Collected data:

--------------------------------

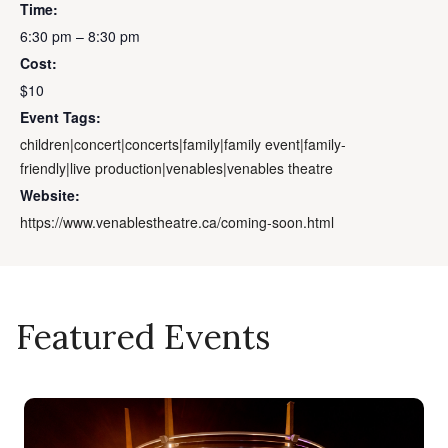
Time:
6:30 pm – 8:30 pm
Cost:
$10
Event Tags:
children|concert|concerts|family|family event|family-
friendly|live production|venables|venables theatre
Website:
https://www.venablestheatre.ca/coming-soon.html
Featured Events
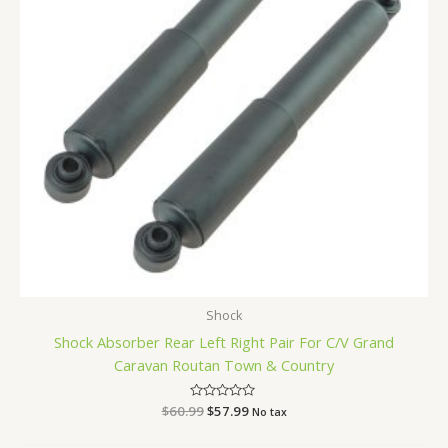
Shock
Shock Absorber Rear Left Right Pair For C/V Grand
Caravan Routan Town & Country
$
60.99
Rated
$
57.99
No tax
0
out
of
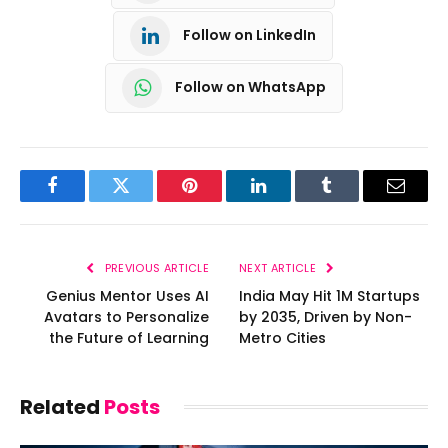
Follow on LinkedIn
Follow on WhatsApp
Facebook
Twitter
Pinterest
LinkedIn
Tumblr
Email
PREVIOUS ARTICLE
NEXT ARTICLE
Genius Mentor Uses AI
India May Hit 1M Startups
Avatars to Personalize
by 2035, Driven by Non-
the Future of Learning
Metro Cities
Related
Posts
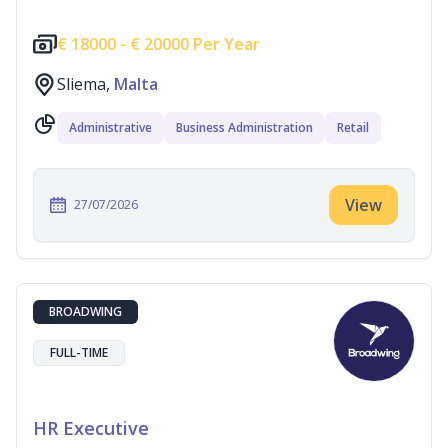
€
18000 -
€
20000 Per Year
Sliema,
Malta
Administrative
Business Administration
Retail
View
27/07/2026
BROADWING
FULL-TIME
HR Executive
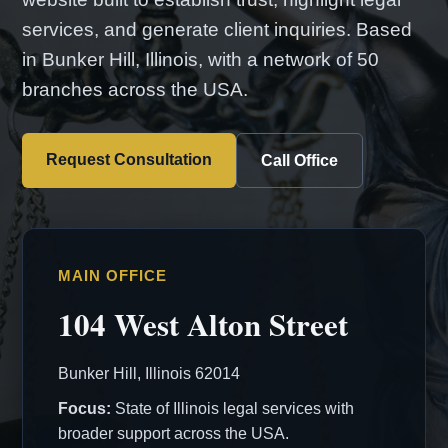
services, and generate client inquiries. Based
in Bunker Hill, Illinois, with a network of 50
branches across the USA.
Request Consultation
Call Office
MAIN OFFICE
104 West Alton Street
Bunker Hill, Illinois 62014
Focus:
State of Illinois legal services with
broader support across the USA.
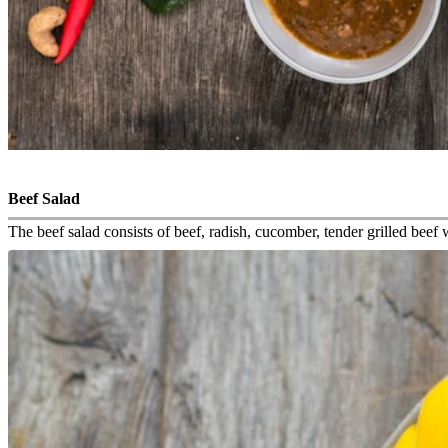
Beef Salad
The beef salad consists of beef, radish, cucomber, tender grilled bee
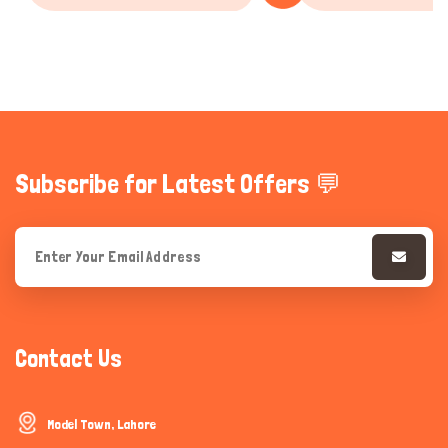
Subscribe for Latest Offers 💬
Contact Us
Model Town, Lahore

--------------------------------

Your task :: Your task is to retype all the entries exactly and leave out any pictures.

Solution ::
Time:
6:30 pm – 8:30 pm
Cost:
$10
Event Tags:
children|concert|concerts|family|family event|family-
friendly|live production|venables|venables theatre
Website:
https://www.venablestheatre.ca/coming-soon.html
Featured Events
Shock
Shock Absorber Rear Left Right Pair For C/V Grand
Caravan Routan Town & Country
$
60.99
Rated
$
57.99
No tax
0
out
of
Follow on LinkedIn
Follow on WhatsApp
Facebook
Twitter
Pinterest
LinkedIn
Tumblr
Email
PREVIOUS ARTICLE
NEXT ARTICLE
Genius Mentor Uses AI
India May Hit 1M Startups
Avatars to Personalize
by 2035, Driven by Non-
the Future of Learning
Metro Cities
Related
Posts
€
18000 -
€
20000 Per Year
Sliema,
Malta
Administrative
Business Administration
Retail
View
27/07/2026
BROADWING
FULL-TIME
HR Executive
services, and generate client inquiries. Based
in Bunker Hill, Illinois, with a network of 50
branches across the USA.
Request Consultation
Call Office
MAIN OFFICE
104 West Alton Street
Bunker Hill, Illinois 62014
Focus:
State of Illinois legal services with
broader support across the USA.
Beef Salad
The beef salad consists of beef, radish, cucomber, tender grilled bee
Subscribe for Latest Offers 💬
Contact Us
Model Town, Lahore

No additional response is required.